FastAPI Claude Streaming Endpoint, Build A Production Wrapper
FastAPI plus the Anthropic Python SDK for a streaming chat endpoint, the build I shipped for a real client

import APIPriceLive from "@/components/data/APIPriceLive";
FastAPI plus the Anthropic Python SDK is my default stack for shipping AI features inside a backend. Streaming via Server-Sent Events keeps the UX responsive, the SDK handles retries cleanly, and FastAPI's async handlers slot in naturally. I shipped this exact wrapper for a Bengaluru client last month. This is the structure that landed, plus the SSE encoding gotcha that cost me an evening.
What you'll build
A FastAPI server with a /chat endpoint that streams Claude Sonnet 4.6 responses via SSE, deployed locally for testing, with a working browser client. Roughly 40 minutes including the test client.
Caption: FastAPI server on the ThinkCentre streaming Claude responses to a test browser client.
Prerequisites
- Python 3.11+
- An Anthropic API key with credits
- Basic familiarity with async Python
- A browser to test the SSE client
If your client is not a browser, swap the SSE response for a chunked HTTP response or websockets. The server-side logic does not change.
Step 1, set up the venv
mkdir -p ~/projects/claude-api
cd ~/projects/claude-api
python3 -m venv .venv
source .venv/bin/activate
pip install fastapi uvicorn anthropic sse-starlette

The sse-starlette package gives you proper SSE response handling without writing the protocol by hand.

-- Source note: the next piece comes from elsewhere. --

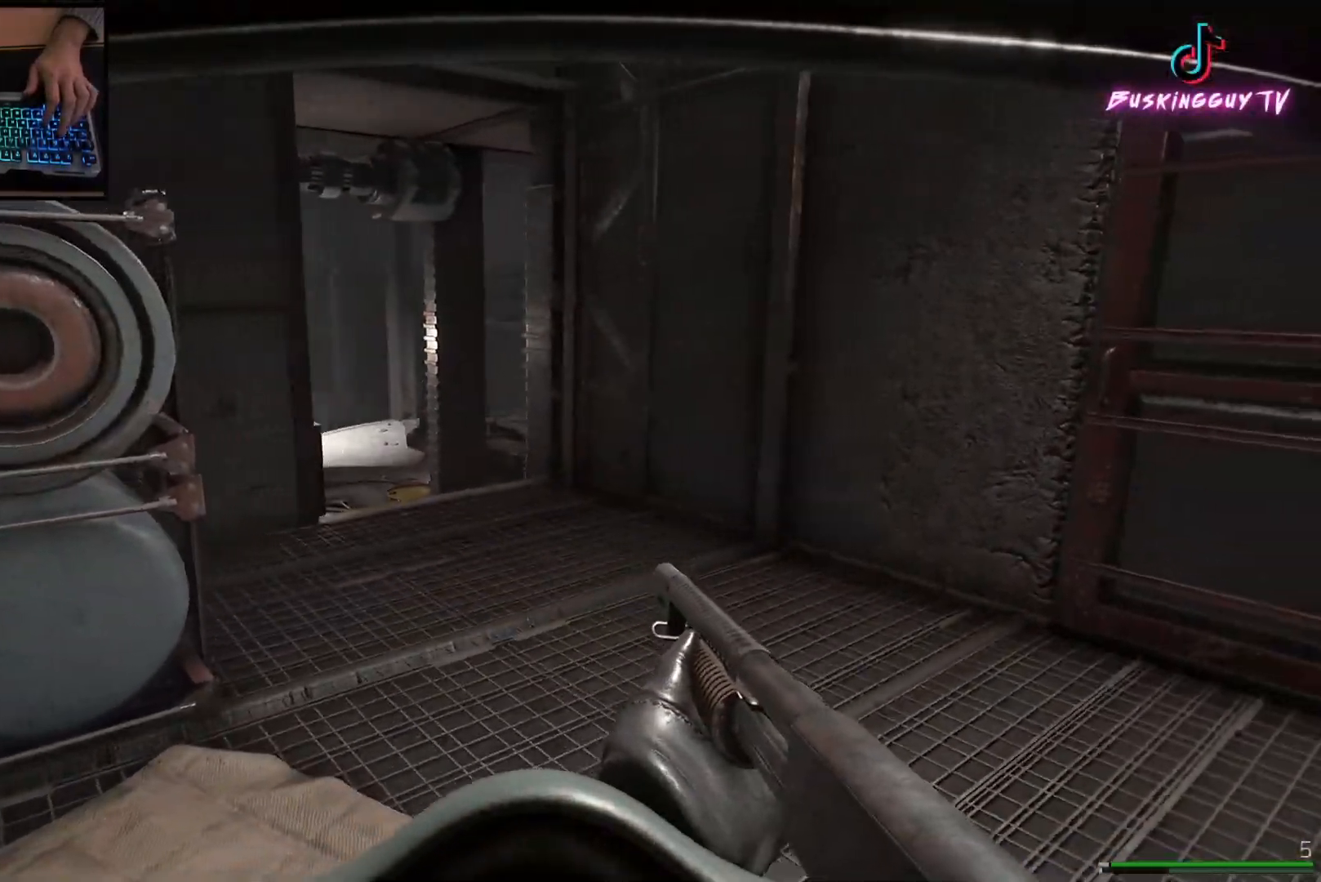
{"keys": ["shift", "w"], "mouse": [], "events": [[150, "d", "up"], [217, "a", "down"], [334, "a", "up"], [400, "shift", "down"]]}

Step 2, write the FastAPI app
Create main.py:
import os
from fastapi import FastAPI
from fastapi.middleware.cors import CORSMiddleware
from pydantic import BaseModel
from sse_starlette.sse import EventSourceResponse
from anthropic import AsyncAnthropic
app = FastAPI()
app.add_middleware(
CORSMiddleware,
allow_origins=["http://localhost:3000"],
allow_methods=["POST"],
allow_headers=["*"],
)
client = AsyncAnthropic(api_key=os.environ["ANTHROPIC_API_KEY"])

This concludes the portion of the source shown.